Dime que me lees

El callejero y sus derivas

Manuel Peris

Siempre me han gustado los callejeros. De niño competía con mis hermanos a ver quién conocía mejor las calles del ensanche barcelonés, el barrio en el que empezamos a movernos sin tutelas. Uno de ellos, gran memorión, se empollaba la guía urbana de editorial Pamias y siempre ganaba. Luego con los años, el juego se tornó afición y he disfrutado con la toponimia urbana. La real y la literaria. Los nombres de las calles dan mucho de sí. Para algunos escritores, como Georges Simenon, las calles son un personaje más de sus novelas.

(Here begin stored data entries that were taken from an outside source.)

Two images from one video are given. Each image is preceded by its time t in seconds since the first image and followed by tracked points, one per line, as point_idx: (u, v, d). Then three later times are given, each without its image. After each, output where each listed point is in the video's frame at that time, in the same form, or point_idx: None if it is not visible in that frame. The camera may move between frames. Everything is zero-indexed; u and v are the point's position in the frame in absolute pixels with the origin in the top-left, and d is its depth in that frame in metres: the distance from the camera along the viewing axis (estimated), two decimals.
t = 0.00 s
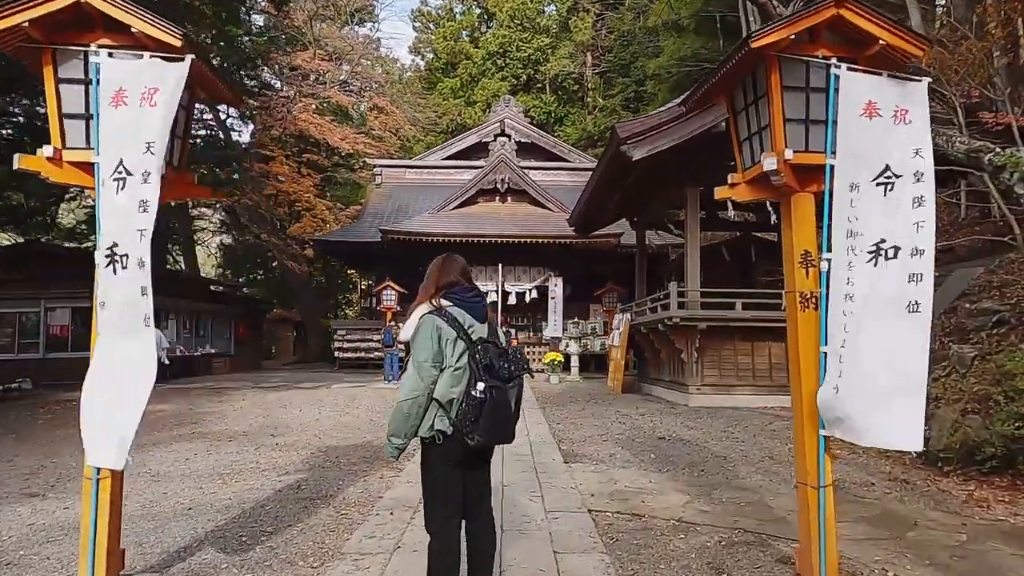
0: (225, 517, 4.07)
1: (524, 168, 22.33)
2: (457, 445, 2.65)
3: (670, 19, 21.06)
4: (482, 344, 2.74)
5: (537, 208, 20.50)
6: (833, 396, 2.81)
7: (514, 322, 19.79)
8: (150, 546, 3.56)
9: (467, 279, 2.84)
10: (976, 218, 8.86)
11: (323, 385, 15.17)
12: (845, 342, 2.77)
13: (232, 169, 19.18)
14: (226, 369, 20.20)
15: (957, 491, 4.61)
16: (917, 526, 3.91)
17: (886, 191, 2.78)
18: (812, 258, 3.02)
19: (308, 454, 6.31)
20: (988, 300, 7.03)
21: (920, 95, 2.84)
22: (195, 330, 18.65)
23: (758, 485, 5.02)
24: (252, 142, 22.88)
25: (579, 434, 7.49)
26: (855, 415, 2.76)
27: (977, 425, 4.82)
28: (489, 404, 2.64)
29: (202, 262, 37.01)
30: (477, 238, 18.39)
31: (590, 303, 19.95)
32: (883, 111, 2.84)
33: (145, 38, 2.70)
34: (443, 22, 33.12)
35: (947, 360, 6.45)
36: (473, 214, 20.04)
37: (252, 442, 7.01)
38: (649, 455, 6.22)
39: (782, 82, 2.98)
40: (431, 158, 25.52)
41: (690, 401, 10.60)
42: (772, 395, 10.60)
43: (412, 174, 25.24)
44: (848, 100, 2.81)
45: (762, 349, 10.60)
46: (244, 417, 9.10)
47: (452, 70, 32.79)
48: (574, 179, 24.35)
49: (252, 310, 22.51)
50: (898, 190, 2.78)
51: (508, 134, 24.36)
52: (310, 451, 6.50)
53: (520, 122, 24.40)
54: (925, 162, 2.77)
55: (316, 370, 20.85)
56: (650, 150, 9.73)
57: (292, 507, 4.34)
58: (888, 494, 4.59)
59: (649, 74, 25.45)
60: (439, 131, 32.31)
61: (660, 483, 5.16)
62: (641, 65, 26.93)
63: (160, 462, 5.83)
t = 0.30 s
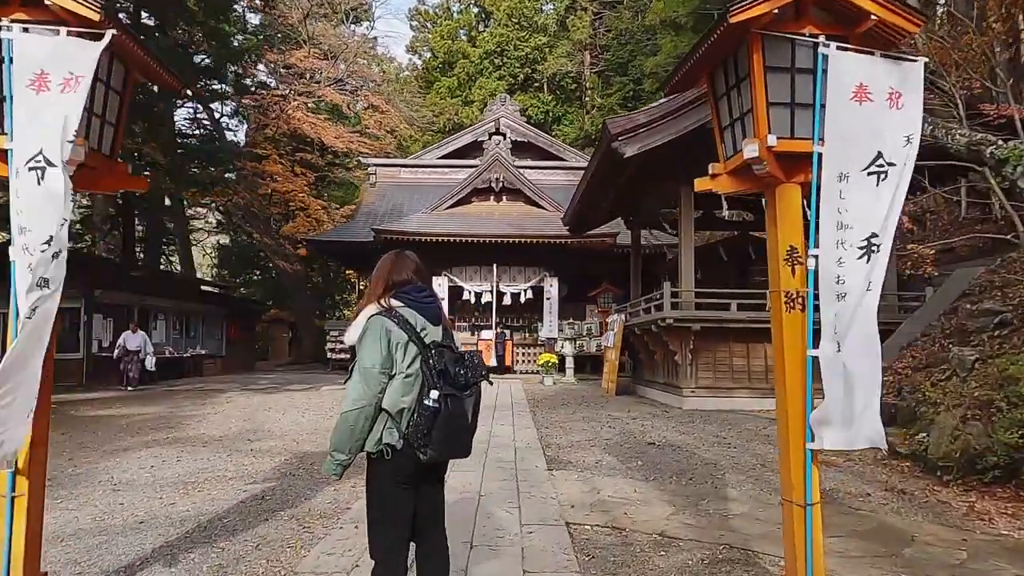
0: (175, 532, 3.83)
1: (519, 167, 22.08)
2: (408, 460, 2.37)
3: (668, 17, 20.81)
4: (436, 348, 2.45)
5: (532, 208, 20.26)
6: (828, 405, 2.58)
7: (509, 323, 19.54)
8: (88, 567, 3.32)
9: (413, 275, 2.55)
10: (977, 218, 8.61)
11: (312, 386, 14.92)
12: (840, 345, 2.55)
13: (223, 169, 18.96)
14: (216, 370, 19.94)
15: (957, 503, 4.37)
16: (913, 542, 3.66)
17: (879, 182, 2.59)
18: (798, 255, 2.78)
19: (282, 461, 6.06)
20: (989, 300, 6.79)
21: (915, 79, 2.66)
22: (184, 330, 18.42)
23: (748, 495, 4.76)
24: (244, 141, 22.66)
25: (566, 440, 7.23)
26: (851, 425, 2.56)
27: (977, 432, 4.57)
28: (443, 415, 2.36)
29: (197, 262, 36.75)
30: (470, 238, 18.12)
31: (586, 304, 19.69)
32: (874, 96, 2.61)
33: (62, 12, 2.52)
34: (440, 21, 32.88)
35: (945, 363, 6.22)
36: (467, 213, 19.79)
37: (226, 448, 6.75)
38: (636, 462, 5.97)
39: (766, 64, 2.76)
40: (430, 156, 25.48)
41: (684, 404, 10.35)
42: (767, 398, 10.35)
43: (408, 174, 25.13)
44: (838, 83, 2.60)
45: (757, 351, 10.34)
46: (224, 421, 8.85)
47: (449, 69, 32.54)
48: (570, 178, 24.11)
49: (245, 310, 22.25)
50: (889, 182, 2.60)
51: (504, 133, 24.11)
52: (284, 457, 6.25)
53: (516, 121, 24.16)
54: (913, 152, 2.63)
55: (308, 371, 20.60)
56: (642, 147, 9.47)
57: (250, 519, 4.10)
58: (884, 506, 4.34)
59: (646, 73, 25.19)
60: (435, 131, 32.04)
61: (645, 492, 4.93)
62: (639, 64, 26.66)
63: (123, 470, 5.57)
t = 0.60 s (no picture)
0: (128, 551, 3.58)
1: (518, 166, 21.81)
2: (357, 484, 2.06)
3: (669, 14, 20.50)
4: (391, 359, 2.13)
5: (531, 208, 19.99)
6: (829, 423, 2.42)
7: (507, 324, 19.28)
8: None
9: (365, 278, 2.25)
10: (984, 217, 8.30)
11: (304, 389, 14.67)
12: (844, 360, 2.38)
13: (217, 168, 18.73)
14: (210, 372, 19.70)
15: (968, 519, 4.09)
16: (921, 564, 3.39)
17: (888, 170, 2.41)
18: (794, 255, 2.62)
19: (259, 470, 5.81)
20: (999, 302, 6.49)
21: (928, 58, 2.46)
22: (178, 332, 18.19)
23: (745, 509, 4.49)
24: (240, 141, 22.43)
25: (558, 447, 6.95)
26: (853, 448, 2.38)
27: (988, 442, 4.29)
28: (397, 433, 2.03)
29: (196, 263, 36.57)
30: (467, 238, 17.85)
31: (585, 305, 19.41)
32: (876, 78, 2.44)
33: None
34: (441, 20, 32.63)
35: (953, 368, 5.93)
36: (465, 213, 19.54)
37: (204, 455, 6.50)
38: (629, 472, 5.69)
39: (757, 42, 2.67)
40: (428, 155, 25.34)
41: (683, 408, 10.07)
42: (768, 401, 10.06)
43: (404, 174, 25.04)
44: (839, 62, 2.45)
45: (758, 353, 10.06)
46: (208, 426, 8.60)
47: (449, 68, 32.27)
48: (570, 178, 23.83)
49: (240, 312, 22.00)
50: (899, 171, 2.42)
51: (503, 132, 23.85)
52: (261, 466, 6.00)
53: (515, 120, 23.92)
54: (929, 141, 2.42)
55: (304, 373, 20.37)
56: (638, 144, 9.20)
57: (211, 536, 3.84)
58: (889, 522, 4.07)
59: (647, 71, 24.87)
60: (435, 130, 31.77)
61: (636, 505, 4.66)
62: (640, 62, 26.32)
63: (90, 480, 5.32)
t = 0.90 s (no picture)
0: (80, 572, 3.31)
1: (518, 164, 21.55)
2: (299, 513, 1.77)
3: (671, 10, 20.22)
4: (339, 368, 1.83)
5: (531, 206, 19.72)
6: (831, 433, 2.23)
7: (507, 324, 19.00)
8: None
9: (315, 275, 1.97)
10: (996, 215, 8.00)
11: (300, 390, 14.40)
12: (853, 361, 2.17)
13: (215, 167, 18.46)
14: (206, 373, 19.46)
15: (989, 536, 3.80)
16: None
17: (904, 149, 2.16)
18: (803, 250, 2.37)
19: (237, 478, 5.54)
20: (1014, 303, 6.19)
21: (949, 28, 2.19)
22: (173, 332, 17.98)
23: (747, 523, 4.21)
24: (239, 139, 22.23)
25: (552, 453, 6.66)
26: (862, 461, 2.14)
27: (1011, 452, 4.06)
28: (342, 455, 1.75)
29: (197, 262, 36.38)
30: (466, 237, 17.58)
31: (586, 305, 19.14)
32: (895, 49, 2.17)
33: None
34: (443, 18, 32.37)
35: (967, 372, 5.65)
36: (464, 212, 19.26)
37: (181, 461, 6.22)
38: (625, 481, 5.40)
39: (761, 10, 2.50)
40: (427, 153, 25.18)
41: (685, 411, 9.78)
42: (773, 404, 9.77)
43: (405, 172, 25.20)
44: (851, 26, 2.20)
45: (762, 354, 9.77)
46: (195, 429, 8.34)
47: (451, 66, 32.00)
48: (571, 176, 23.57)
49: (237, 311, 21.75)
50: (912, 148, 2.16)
51: (504, 130, 23.59)
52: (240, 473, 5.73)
53: (515, 118, 23.71)
54: (944, 114, 2.17)
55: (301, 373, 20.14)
56: (637, 139, 8.92)
57: (171, 556, 3.55)
58: (905, 540, 3.77)
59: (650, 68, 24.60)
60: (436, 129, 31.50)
61: (631, 518, 4.38)
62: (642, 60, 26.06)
63: (57, 490, 5.04)
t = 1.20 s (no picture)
0: None
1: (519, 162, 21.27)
2: (217, 562, 1.52)
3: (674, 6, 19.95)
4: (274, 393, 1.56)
5: (532, 205, 19.43)
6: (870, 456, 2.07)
7: (508, 324, 18.70)
8: None
9: (248, 278, 1.68)
10: (1012, 214, 7.69)
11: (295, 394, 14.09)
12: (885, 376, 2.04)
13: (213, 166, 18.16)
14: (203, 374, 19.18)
15: (1015, 560, 3.50)
16: None
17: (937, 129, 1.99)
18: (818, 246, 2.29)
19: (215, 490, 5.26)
20: None
21: None
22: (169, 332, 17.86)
23: (753, 544, 3.91)
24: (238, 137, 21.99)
25: (549, 462, 6.36)
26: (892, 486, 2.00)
27: None
28: (267, 495, 1.49)
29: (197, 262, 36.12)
30: (466, 236, 17.28)
31: (588, 305, 18.84)
32: (938, 8, 2.00)
33: None
34: (445, 15, 32.10)
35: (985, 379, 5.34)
36: (464, 211, 18.97)
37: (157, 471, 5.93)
38: (624, 493, 5.10)
39: None
40: (428, 151, 24.93)
41: (687, 415, 9.48)
42: (778, 409, 9.46)
43: (404, 171, 25.00)
44: None
45: (767, 357, 9.45)
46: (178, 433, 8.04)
47: (453, 64, 31.73)
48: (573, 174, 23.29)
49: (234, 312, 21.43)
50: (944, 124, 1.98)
51: (505, 128, 23.32)
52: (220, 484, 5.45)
53: (516, 116, 23.39)
54: (974, 76, 1.94)
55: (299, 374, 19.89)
56: (638, 135, 8.61)
57: None
58: (924, 563, 3.48)
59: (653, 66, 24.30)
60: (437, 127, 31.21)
61: (628, 537, 4.09)
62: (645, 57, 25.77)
63: (22, 503, 4.75)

Cuando las leí, hace ya muchos años, no podía evitar mirar L’Indispensable, el mejor callejero de París. De haberlas leído en estos tiempos de Google Maps y su visor de calles, la manía me hubiera demorado mucho el desarrollo de la trama. Decía Pessoa que el ambiente es el alma de las cosas. Pues entonces, las calles son el espíritu de la ciudad.

Llega ahora a las librerías El callejero, un ensayo de Deirdre Mask, publicado por Capitán Swing, que, como reza su subtítulo, explica qué revelan los nombres de las calles sobre identidad, raza, riqueza y poder. El estudio empieza en Estados Unidos, donde por sorprendente que pueda parecer, hay numerosas zonas rurales que no tienen direcciones postales, lo que dificulta el derecho al voto, o el acceso al crédito. Aunque, paradójicamente, hay vecinos de Virginia Occidental que se oponen a ellas, pues las consideran una forma de vigilancia y de control fiscal. Un rechazo que, como documenta Mask, también se produjo en algunas zonas de Europa en el siglo XVIII.

En Calcuta, la nomenclatura y el censo de los suburbios, se convierte muchas veces en un pasaporte alimentario y una vía de acceso a los servicios mínimos sanitarios. En otras zonas pobres del planeta, como a principios del Londres decimonónico, mapear las ciudades tiene una importancia capital en el control de las epidemias. En Irlanda del Norte («donde las calles no tienen nombre», cantaba Bono) una joven trabajadora del padrón fue abatida a tiros porque unos miembros del IRA creyeron que el censo era una forma de espiarlos.

Entre las muchas historias que cuenta Mask, el callejero más misterioso, como tuve ocasión de comprobar en un viaje y la autora intenta explicar, es el de El Imperio de los signos, como Roland Barthes tituló su libro sobre Japón.

En el último capítulo, Mask plantea la inquietante cuestión de si en un futuro las direcciones postales están condenadas a desaparecer con las iniciativas que, ante la dejadez de los estados, están implementando algunas empresas tecnológicas dispuestas a codificar nuestras residencias. Evidentemente, después vendrá la monetización del invento… clin, clin, caja. El panóptico digital cada vez afina más.